Friday, 28 October 2011

1811 Flight & Robson chamber organ - Restoration from the bottom up!

Access to the action is at the rear of the organ. The transmission of the action from the keys to the pallets is through a set of splayed backfalls with curved ends that engage with sloping ramps at the rear of the key lever. This simple mechanism is identical in many respects to that developed by Samuel Green in the second half of the eighteenth century but certain features indicate that it is based on Green's work rather than being by Green himself.

In order to gain access to the rear of the chamber organ to adjust the mechanism it is likely that the lower frame would have been fitted with either wooden rollers or wheels (of wood or metal) to allow the whole instrument to be moved away from a wall. As the whole of the lower frame of this organ needs reconstructing it seemed logical to begin from the bottom up.

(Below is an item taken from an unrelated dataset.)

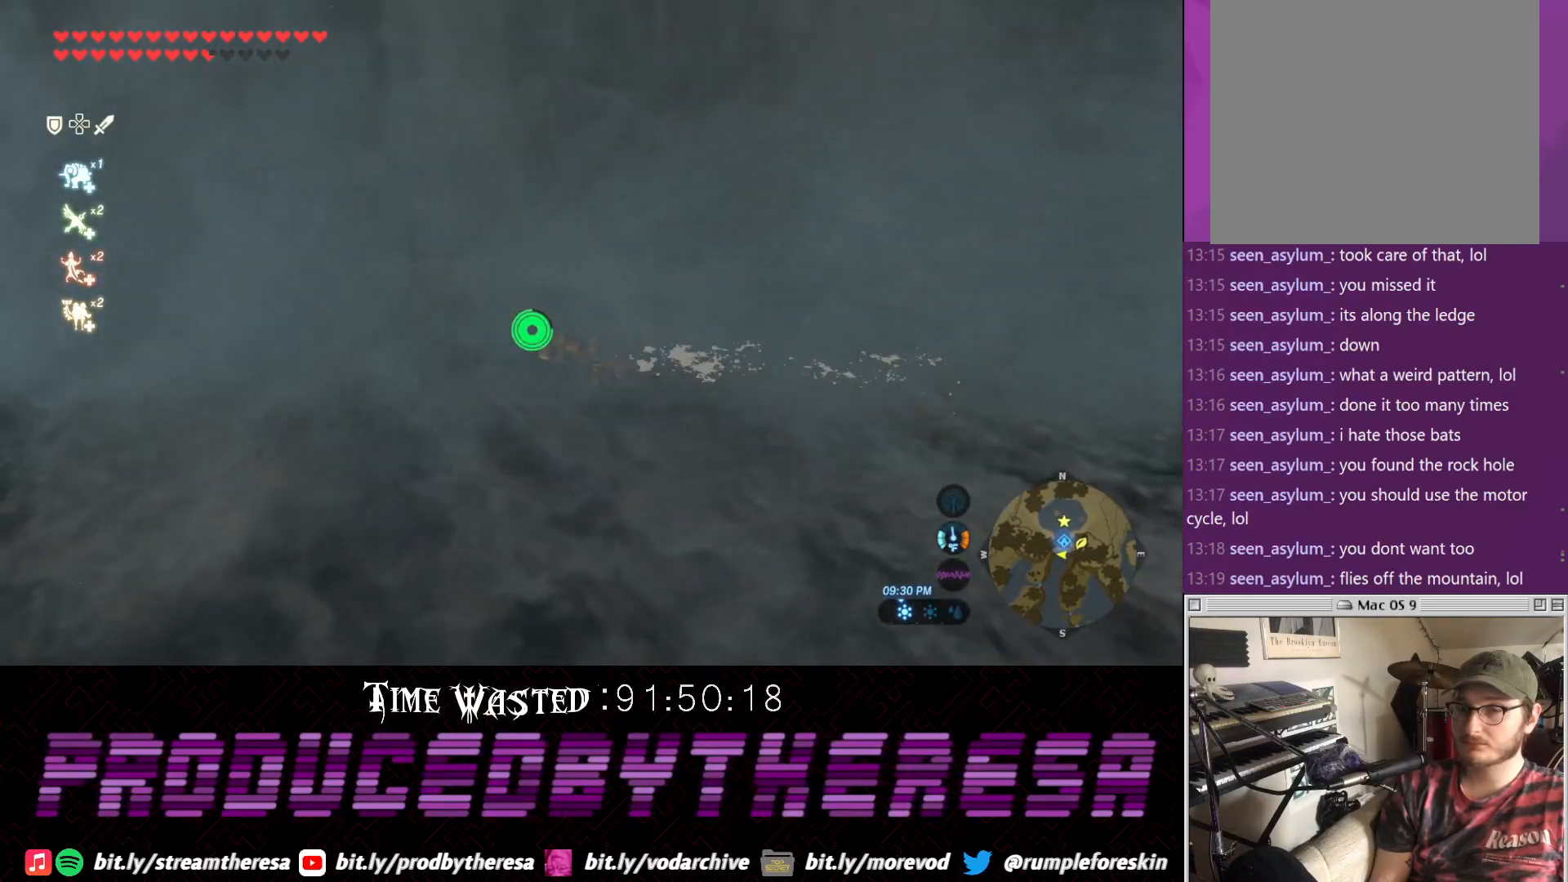
{"buttons": [], "left_stick": "center", "right_stick": "center", "events": []}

Having drawn out plans of the lower frame so that it will support the upper case and windchest, as well as providing room for the feeder and bellows. I decided to make a set of four rollers from beech and to use iron pins for axles. The rollers are 100 mm long and 50 mm in diameter. The pins were made from 8 mm iron rods to which I threaded half the length so that they can be firmly fixed into blocks at either end. It is not very sophisticated but the rollers only have to allow for a limited movement of a few feet or so once in a while. As the frame itself is taking shape the rollers will be fixed on and I will be able to move organ around in the workshop while I make the lower panels and the bellows.